> _Tarefa A_:
Extraia do questionário sobre Jorge Amado o trecho que começa em "12. Conhece as" e vai até "a obra amadiana?", inclusive.
> _Tarefa B_:
Qual romance de Jorge Amado aparece citado pelo título no questionário sobre Jorge Amado?

Visando estabelecer uma maior interatividade com o participante, solicitamos a
gentileza de responder às questões formuladas abaixo.
1. Como tomou conhecimento desse evento?
2. Já conhecia a Fundação Casa de Jorge Amado?
3. Já participou de alguma atividade sobre Jorge Amado?
4. Conhece a obra de Jorge Amado?
5. Já leu o romance Tenda dos Milagres?
6. Tem gosto preferencial por qual romance amadiano?
7. Desenvolve alguma atividade cultural ou artística?
8. Participa de alguma comunidade-terreiro?
9. Já ouviu falar sobre mitos afro-baianos?
10. Tem alguma informação sobre Miguel Santana?
11. Qual o significado do “Pelourinho” pra você?
12. Conhece as manifestações da cultura popular afro-baiana?
13. Pra você o que significa “baianidade”?
14. O que representa a capoeira pra você?
15. Qual a sua opinião sobre o candomblé?
16. Como você reage diante da expressão “Exu”?
17. Já assistiu a representações da obra de Jorge Amado em: Tv/Cinema/Teatro?
18. Considera importante um debate sobre a obra amadiana?
19. Gostaria de fazer algum comentário sobre a obra literária de Jorge Amado.
20. Gostaria de sugerir algum tema especial para os debates?

> _Conjunto de dados_:
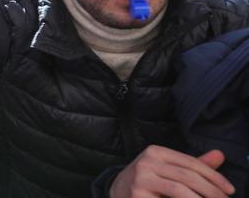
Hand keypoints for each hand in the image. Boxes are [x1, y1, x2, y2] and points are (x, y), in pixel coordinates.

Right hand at [109, 146, 233, 197]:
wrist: (117, 191)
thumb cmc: (148, 181)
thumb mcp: (169, 170)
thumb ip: (194, 165)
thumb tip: (220, 155)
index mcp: (156, 152)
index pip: (191, 162)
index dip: (214, 176)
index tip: (229, 190)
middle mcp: (146, 162)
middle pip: (187, 176)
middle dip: (211, 191)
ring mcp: (140, 179)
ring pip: (179, 190)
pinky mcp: (137, 195)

> _Solução A_:
12. Conhece as manifestações da cultura popular afro-baiana?
13. Pra você o que significa “baianidade”?
14. O que representa a capoeira pra você?
15. Qual a sua opinião sobre o candomblé?
16. Como você reage diante da expressão “Exu”?
17. Já assistiu a representações da obra de Jorge Amado em: Tv/Cinema/Teatro?
18. Considera importante um debate sobre a obra amadiana?

> _Solução B_:
Tenda dos Milagres.